━━━━━ Exercise inputs
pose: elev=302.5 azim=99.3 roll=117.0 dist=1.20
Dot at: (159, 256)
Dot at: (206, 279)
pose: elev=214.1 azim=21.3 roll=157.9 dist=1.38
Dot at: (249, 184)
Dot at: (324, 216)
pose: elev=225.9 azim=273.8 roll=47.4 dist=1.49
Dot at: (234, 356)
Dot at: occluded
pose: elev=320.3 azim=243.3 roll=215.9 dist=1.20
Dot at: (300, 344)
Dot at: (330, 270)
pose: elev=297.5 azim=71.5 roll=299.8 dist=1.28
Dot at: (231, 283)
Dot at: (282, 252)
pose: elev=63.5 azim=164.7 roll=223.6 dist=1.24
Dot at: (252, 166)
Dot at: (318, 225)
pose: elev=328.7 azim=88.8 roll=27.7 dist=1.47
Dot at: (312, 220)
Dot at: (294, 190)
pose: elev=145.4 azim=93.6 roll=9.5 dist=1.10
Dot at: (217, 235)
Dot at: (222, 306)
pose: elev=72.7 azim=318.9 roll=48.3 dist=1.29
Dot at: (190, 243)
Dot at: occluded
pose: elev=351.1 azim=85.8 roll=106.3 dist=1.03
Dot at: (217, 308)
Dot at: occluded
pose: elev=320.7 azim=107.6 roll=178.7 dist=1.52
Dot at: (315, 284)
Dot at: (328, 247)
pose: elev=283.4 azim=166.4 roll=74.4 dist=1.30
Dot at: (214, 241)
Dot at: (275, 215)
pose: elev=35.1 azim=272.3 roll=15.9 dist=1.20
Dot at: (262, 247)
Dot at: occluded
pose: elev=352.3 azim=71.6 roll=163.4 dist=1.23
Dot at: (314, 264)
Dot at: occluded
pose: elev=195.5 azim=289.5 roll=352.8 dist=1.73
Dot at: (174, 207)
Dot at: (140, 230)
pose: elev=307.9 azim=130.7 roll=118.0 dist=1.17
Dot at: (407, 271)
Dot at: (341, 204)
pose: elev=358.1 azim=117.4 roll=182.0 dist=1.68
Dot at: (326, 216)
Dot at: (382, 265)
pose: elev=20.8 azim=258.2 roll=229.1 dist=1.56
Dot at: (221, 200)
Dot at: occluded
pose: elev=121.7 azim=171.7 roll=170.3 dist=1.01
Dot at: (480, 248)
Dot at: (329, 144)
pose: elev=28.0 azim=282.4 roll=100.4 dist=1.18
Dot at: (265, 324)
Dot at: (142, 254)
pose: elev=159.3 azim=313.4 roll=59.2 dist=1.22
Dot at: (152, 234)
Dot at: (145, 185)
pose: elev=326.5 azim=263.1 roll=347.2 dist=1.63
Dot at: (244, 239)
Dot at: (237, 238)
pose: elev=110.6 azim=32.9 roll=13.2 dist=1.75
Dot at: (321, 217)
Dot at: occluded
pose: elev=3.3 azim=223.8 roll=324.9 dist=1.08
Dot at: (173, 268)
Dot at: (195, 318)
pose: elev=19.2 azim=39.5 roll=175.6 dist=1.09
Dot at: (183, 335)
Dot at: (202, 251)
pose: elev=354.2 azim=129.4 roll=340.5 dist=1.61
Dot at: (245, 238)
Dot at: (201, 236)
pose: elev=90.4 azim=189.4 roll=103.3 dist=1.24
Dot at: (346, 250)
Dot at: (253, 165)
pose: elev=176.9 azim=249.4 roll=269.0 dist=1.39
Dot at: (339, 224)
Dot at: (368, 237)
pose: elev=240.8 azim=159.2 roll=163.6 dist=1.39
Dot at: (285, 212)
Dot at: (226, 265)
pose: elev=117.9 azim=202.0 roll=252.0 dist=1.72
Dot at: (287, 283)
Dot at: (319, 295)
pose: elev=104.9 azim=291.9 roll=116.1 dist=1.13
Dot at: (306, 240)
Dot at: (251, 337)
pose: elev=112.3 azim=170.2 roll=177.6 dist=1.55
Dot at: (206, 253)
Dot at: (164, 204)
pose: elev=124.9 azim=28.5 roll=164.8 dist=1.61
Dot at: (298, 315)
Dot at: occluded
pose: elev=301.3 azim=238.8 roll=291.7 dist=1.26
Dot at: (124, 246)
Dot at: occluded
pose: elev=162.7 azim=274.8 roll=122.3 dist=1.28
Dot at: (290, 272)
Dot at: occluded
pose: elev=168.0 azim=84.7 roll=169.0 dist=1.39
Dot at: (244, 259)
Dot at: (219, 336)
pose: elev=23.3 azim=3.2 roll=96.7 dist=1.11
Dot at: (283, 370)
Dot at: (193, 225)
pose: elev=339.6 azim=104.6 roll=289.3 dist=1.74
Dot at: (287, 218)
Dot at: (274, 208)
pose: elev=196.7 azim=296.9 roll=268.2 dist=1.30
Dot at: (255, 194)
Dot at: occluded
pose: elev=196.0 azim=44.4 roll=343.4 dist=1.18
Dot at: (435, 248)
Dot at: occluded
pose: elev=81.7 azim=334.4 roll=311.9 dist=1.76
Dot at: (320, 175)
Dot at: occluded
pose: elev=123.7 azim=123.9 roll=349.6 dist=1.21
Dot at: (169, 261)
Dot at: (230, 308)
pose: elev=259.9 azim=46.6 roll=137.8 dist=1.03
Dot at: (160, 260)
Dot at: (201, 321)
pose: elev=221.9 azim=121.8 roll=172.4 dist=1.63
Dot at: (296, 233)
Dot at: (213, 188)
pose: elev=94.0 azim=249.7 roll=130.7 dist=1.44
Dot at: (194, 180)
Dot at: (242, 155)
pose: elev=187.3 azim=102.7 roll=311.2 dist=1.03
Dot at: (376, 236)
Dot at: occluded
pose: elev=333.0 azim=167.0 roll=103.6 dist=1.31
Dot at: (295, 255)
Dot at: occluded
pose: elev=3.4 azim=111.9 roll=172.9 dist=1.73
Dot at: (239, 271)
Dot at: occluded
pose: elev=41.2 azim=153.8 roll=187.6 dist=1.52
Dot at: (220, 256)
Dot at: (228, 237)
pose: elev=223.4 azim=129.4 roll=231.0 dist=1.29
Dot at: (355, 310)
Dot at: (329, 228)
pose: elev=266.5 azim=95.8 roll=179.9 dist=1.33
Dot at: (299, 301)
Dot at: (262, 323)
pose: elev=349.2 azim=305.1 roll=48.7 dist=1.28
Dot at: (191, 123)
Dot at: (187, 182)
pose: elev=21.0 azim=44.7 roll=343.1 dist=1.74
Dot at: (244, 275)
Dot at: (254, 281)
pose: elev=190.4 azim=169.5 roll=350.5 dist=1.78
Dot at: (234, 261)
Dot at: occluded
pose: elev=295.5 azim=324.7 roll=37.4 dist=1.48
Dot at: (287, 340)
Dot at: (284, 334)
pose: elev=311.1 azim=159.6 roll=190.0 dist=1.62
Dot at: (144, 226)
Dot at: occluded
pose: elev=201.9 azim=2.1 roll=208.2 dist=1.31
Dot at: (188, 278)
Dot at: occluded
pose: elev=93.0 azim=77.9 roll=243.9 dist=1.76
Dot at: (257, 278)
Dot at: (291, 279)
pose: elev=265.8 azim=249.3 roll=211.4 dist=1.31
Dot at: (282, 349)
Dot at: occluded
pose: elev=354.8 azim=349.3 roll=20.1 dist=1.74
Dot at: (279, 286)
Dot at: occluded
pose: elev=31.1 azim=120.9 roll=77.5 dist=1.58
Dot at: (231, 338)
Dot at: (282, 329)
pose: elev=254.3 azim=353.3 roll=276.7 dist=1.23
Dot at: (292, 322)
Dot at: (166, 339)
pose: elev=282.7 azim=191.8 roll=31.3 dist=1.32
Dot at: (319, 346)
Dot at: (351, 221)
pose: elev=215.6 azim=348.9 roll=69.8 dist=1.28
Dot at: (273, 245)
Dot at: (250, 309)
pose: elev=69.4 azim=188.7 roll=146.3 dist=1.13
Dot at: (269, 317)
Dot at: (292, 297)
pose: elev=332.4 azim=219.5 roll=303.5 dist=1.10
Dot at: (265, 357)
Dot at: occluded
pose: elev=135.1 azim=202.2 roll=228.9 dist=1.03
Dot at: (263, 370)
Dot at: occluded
━━━━━━━━━━
* [Required task] Recast the entries above as a numbered list, starting at the first line and ending with the line that contains "Dot at: (318, 225)", with both ends included and blank lines left out.

* [Result of the exercise]
1. pose: elev=302.5 azim=99.3 roll=117.0 dist=1.20
2. Dot at: (159, 256)
3. Dot at: (206, 279)
4. pose: elev=214.1 azim=21.3 roll=157.9 dist=1.38
5. Dot at: (249, 184)
6. Dot at: (324, 216)
7. pose: elev=225.9 azim=273.8 roll=47.4 dist=1.49
8. Dot at: (234, 356)
9. Dot at: occluded
10. pose: elev=320.3 azim=243.3 roll=215.9 dist=1.20
11. Dot at: (300, 344)
12. Dot at: (330, 270)
13. pose: elev=297.5 azim=71.5 roll=299.8 dist=1.28
14. Dot at: (231, 283)
15. Dot at: (282, 252)
16. pose: elev=63.5 azim=164.7 roll=223.6 dist=1.24
17. Dot at: (252, 166)
18. Dot at: (318, 225)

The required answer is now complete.